Style: Amazon’s management style reflects its founder Jeff Bezos. The company is efficient – decisions are clear cut, actions are bold, costs are low. Everyone is expected to work hard and perceived slackers are typically fired. Amazon is also secretive to the extreme, with information kept to close circles with a “need to know” and an ethos of “loose lips, sink ships”.

Staff: Perhaps because of its Spartan style – employee compensation and perks are not particularly generous, Amazon facilities are far from luxurious, and management is demanding – the company has more difficulty than many of its peers in attracting and retaining staff. Amazon has an unusual program that pays employees $5,000 to quit, feeling that it would rather part ways with disgruntled workers than to deal with poor productivity.

Shared Values: Amazon is extraordinarily customer focused. From the very top to the bottom, employees are expected to put customers first – working relentlessly to improve their experience and being responsive to their feedback. Customers come before employees, but they also come before investors. The company does not care about its quarter to quarter results, focusing instead on its long range goals. Bezos thinks big and expects his management team to follow his lead. Amazon also values information, about itself, its customers and its partners, and is loathe to share it with anyone outside the company, including its investors and partners.

Exh 9: Strategy and the Soft S’s: Amazon

We see Amazon’s culture as well suited to its “manifest destiny” strategy of relentless expansion against the massive global distribution opportunity. The biggest vulnerability is in its relatively low employee morale, which may make it difficult for it to attract and retain the caliber of technical talent that it needs to push its IT ambitions forward.

Facebook: In Pursuit of Everyone

Facebook’s origin story is mythic at this point. From Mark Zuckerberg’s Harvard dorm room, just over a decade ago, he launched the service that now connects more than 1.2B humans on earth. From the start, the central goal was to connect as much of the world, and to capture as much data about those relationships, as possible. Monetization came later. Zuckerberg was supposedly wary of advertizing – but after testing the waters in delivering a variety of paid services to Facebook users, it became clear that ads were the obvious best fit given the company’s huge and growing user list and the social graph of information beneath it. Now, Facebook unabashedly pursues ad dollars, and it is very good at it. Ad revenues were up an astonishing 82% YoY in the most recent quarter, with miles and miles of room for further growth.

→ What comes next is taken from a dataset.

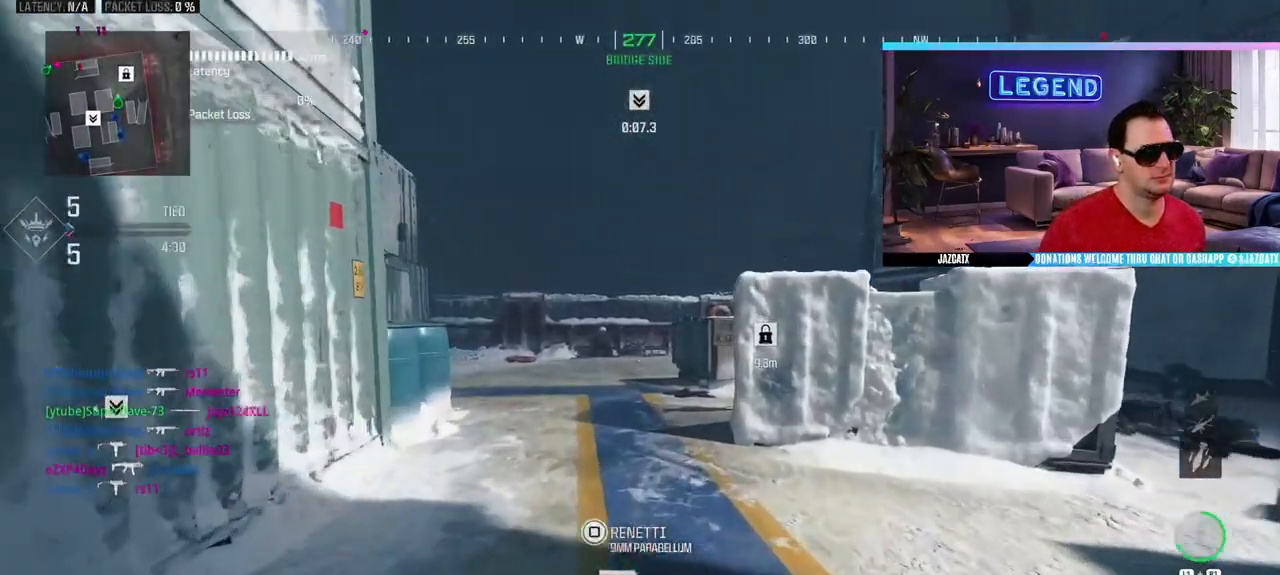
{"buttons": ["L3"], "left_stick": "up", "right_stick": "center", "events": [[100, "L3", "up"], [167, "L3", "down"], [317, "L3", "up"], [383, "L3", "down"]]}
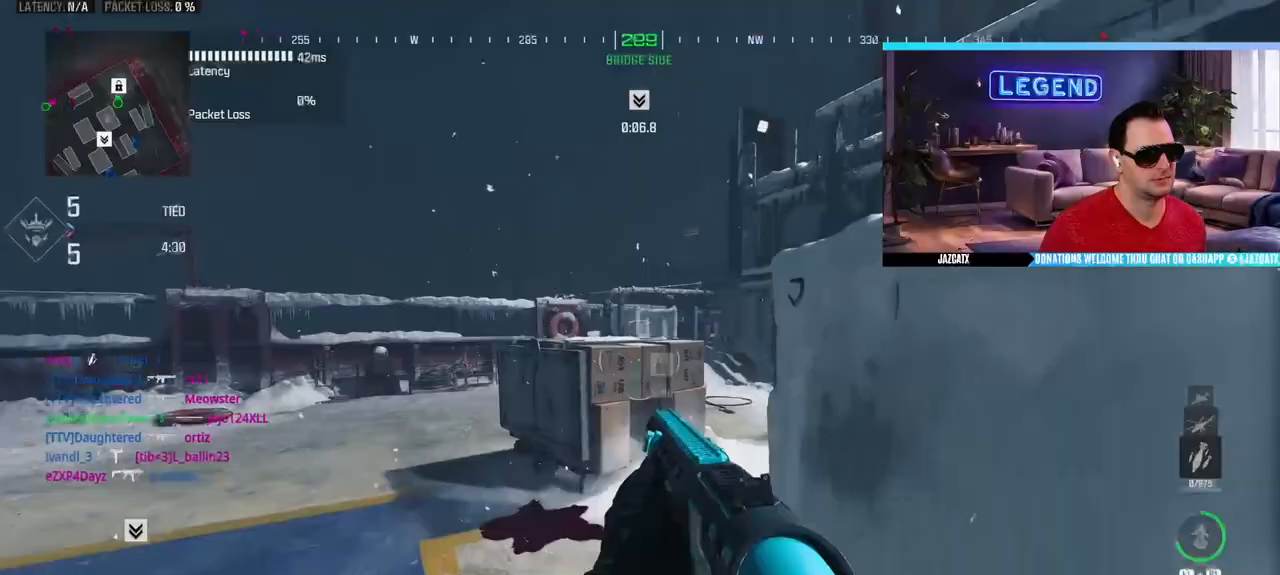
{"buttons": ["TRIANGLE"], "left_stick": "up", "right_stick": "center", "events": [[50, "SQUARE", "down"], [133, "SQUARE", "up"], [217, "L3", "up"], [283, "L3", "down"], [367, "L1", "down"], [433, "L1", "up"], [450, "L3", "up"], [467, "TRIANGLE", "down"]]}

Facebook’s strategy is driven by its obsession with the size of its user base, and with monopolizing the time that those users spend online (Exhibit 10). The details of the strategy are deliberately mutable – Zuckerberg’s “Hacker’s Way” mantra of “Work fast and break things” speaks to the iterative, no sacred cows, approach that permeates the company. To that end, when games and services weren’t enough to drive revenues, Facebook moved quickly to push ads. When the company’s “one app for all purposes” approach began to fail its users and its advertisers, Facebook executed an about face and began to break the services many functions into distinct, focused apps. M&A is also a major piece of Zuckerberg’s strategy, investing in potential new franchise services, like Instagram photo sharing or WhatsApp messaging, that bring and attract new users to the Facebook family.

Exh 10: Strategy and the Soft S’s: Facebook

Facebook’s culture is a clear reflection of its founder’s image:

Skills: Facebook has world class application programming skills and very strong data center operations as well. It has proven a fast learner on the intricacies of online advertising markets, and in selling itself to the adverting community.

Style: Facebook is virulently anti-bureaucratic, and the style is loose and creative, in many ways reminiscent of its bigger, older rival Google. The “Hacker’s Way” manifesto also values iteration – try things, test them, keep the things that work and jettison the things that don’t. Mistakes are okay at Facebook as long as you recognize them quickly, learn from them and fix them.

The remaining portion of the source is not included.